Data items:
******

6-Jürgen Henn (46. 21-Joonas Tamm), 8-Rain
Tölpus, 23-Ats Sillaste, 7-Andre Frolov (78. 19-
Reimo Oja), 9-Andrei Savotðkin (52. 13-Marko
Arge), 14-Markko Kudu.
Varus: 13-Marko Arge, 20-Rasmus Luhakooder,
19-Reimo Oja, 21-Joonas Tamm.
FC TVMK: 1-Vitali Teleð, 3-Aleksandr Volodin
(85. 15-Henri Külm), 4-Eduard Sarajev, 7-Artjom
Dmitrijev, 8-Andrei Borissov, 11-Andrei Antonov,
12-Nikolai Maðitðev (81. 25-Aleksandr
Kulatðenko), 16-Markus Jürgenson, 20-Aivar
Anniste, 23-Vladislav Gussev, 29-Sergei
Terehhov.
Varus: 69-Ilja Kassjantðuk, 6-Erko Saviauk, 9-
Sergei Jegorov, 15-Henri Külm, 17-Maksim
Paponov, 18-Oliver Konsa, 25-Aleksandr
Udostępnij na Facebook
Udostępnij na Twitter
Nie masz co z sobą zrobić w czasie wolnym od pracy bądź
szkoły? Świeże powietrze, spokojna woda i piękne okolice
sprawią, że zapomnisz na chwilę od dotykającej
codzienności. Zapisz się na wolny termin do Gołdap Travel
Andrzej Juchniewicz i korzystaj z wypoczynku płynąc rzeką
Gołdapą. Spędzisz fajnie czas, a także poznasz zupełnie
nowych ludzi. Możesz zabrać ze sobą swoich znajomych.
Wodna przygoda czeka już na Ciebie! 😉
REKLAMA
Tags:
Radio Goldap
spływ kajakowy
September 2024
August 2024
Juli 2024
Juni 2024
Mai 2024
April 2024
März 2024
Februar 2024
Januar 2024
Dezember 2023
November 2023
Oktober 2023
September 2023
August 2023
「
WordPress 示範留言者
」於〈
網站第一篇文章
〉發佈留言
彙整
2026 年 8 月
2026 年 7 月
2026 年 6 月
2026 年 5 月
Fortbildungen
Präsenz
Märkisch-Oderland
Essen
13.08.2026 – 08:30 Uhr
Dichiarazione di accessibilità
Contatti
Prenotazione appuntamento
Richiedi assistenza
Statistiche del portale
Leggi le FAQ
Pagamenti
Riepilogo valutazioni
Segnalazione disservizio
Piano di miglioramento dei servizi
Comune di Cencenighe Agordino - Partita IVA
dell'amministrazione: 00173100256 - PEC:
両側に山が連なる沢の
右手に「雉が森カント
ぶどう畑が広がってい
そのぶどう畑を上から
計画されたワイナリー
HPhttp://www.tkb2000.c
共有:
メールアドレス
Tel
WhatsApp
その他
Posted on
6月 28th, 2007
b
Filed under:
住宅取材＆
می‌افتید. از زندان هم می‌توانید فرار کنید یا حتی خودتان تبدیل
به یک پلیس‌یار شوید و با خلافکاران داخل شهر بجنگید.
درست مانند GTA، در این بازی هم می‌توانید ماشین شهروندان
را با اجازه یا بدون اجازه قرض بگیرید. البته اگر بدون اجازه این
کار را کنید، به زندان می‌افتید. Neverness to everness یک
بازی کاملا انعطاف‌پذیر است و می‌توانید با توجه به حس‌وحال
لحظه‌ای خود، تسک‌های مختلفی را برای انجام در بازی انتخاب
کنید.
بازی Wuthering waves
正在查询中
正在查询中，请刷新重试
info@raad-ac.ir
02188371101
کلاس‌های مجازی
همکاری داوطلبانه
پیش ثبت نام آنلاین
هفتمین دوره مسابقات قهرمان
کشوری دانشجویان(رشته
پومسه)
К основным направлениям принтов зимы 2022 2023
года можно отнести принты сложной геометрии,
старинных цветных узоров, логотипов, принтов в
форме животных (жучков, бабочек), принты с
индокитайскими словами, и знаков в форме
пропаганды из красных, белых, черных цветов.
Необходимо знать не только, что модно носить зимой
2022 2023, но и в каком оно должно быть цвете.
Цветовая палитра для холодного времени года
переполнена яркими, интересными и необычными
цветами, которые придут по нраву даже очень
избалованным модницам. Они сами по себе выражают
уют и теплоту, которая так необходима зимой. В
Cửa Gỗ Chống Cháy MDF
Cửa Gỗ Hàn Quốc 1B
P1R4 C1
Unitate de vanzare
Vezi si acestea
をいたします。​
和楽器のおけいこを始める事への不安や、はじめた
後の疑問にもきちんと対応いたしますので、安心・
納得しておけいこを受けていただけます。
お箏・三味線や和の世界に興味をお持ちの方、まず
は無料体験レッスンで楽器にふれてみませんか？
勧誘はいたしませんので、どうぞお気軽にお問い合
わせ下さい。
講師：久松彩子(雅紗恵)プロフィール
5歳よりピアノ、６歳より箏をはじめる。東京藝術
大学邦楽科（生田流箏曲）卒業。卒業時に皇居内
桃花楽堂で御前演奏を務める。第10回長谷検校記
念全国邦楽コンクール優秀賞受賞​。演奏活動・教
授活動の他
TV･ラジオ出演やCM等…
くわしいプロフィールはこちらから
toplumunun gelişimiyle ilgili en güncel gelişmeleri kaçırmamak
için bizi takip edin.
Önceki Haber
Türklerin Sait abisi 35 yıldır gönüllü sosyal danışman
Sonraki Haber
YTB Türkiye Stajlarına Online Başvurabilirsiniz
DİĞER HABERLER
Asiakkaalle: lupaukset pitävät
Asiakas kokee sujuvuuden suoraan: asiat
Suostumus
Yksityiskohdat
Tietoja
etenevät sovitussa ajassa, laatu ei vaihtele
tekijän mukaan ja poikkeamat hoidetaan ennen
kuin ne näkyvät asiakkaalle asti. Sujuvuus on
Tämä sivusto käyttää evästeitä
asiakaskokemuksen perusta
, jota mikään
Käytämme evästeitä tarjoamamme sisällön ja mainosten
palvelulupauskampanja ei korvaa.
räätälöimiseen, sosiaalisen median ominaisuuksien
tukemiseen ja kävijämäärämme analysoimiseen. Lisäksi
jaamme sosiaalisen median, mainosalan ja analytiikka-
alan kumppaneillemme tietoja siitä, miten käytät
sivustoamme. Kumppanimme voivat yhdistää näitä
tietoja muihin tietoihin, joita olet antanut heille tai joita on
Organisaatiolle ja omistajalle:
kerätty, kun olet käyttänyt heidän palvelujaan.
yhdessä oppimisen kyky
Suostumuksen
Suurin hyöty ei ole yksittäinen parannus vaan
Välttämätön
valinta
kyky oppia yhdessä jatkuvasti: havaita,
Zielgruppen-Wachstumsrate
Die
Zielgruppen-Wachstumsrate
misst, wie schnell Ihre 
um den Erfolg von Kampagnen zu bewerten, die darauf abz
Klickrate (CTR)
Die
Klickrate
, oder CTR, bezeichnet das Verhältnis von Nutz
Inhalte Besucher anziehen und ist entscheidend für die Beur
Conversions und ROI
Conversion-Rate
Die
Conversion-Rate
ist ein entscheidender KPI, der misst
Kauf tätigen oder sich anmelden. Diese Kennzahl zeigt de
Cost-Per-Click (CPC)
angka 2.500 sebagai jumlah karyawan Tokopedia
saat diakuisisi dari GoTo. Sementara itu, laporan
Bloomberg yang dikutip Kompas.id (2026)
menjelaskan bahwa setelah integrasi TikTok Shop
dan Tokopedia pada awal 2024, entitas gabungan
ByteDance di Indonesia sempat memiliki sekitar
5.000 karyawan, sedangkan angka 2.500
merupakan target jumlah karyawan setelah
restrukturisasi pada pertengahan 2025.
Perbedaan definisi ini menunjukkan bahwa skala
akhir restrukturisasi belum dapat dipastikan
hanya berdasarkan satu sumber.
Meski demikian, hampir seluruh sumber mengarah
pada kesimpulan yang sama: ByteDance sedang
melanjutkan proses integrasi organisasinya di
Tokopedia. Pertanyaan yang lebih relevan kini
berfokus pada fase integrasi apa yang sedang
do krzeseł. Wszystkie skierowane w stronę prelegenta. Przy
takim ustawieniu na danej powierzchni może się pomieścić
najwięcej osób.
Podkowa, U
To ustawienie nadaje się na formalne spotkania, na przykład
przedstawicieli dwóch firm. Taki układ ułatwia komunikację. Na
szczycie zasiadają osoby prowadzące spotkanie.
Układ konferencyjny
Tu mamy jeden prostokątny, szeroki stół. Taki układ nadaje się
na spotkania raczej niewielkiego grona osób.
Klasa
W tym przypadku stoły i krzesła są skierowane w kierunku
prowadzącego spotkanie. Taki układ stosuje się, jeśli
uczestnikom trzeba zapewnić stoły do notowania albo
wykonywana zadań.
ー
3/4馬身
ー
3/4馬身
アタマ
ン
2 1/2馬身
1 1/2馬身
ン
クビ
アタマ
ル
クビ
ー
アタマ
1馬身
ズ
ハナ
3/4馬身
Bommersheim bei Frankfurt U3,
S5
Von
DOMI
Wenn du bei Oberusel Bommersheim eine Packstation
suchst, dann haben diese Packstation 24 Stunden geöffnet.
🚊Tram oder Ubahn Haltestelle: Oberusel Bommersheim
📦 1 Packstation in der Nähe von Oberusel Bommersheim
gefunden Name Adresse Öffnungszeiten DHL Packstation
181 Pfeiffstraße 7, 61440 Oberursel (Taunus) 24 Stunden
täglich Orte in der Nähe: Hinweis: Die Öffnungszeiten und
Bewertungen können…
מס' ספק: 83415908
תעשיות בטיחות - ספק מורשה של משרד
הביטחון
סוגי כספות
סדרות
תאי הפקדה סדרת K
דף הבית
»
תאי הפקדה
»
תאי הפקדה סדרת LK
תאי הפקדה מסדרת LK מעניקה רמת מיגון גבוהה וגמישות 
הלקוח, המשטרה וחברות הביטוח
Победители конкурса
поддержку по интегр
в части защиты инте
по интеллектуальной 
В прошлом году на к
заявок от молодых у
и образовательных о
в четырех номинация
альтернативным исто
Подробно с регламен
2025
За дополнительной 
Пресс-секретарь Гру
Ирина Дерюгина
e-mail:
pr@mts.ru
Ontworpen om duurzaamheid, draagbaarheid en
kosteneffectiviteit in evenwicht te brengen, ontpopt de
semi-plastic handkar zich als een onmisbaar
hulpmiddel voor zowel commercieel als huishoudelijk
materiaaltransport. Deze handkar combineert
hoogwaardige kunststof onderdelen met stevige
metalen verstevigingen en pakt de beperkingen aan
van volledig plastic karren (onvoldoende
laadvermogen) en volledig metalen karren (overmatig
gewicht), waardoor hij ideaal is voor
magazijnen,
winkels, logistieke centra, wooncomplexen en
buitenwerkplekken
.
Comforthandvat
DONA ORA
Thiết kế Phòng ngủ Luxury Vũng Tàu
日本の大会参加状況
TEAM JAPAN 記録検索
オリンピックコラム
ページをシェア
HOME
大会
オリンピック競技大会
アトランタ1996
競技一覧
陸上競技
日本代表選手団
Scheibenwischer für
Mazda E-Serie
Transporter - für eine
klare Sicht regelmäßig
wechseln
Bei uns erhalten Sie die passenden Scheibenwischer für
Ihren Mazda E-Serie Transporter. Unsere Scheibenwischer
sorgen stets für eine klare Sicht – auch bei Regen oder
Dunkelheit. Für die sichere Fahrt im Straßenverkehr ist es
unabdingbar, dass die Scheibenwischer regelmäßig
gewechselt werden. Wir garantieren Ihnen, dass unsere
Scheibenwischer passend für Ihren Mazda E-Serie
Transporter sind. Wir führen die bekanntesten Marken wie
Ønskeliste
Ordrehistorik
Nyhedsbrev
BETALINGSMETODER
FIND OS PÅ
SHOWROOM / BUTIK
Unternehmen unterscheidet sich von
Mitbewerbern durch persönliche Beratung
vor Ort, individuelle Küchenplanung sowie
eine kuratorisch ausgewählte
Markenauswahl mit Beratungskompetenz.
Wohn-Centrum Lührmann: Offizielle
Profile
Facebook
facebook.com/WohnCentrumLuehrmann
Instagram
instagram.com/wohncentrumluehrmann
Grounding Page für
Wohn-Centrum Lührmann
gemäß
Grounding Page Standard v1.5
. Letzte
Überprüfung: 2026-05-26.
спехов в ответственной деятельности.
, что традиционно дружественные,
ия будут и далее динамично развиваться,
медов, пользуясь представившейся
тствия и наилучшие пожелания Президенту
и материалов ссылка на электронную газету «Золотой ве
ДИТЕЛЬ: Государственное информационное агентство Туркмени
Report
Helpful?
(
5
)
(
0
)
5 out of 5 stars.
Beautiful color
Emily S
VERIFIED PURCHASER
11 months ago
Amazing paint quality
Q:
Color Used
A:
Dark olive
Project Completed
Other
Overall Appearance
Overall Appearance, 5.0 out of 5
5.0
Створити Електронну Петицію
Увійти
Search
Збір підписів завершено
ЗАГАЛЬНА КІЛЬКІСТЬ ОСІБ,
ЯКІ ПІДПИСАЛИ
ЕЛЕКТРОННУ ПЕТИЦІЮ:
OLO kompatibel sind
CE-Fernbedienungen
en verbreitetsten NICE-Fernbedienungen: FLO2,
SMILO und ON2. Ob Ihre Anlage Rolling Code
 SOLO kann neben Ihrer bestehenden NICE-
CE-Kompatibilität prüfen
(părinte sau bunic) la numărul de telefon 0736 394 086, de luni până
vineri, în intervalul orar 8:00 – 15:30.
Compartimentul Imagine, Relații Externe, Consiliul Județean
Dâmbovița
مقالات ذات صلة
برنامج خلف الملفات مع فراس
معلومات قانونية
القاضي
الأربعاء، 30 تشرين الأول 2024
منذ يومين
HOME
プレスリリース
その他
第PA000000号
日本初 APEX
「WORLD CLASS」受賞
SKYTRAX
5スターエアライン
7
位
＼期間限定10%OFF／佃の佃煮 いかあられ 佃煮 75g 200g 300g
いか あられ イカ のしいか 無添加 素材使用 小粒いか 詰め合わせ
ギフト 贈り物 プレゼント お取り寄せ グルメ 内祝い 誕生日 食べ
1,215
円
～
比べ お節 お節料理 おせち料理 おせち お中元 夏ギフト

******

**ASSIGNED TASK:** If a line in the records contains "Overall", report it.

**ANSWER BOX:**
Overall Appearance
Overall Appearance, 5.0 out of 5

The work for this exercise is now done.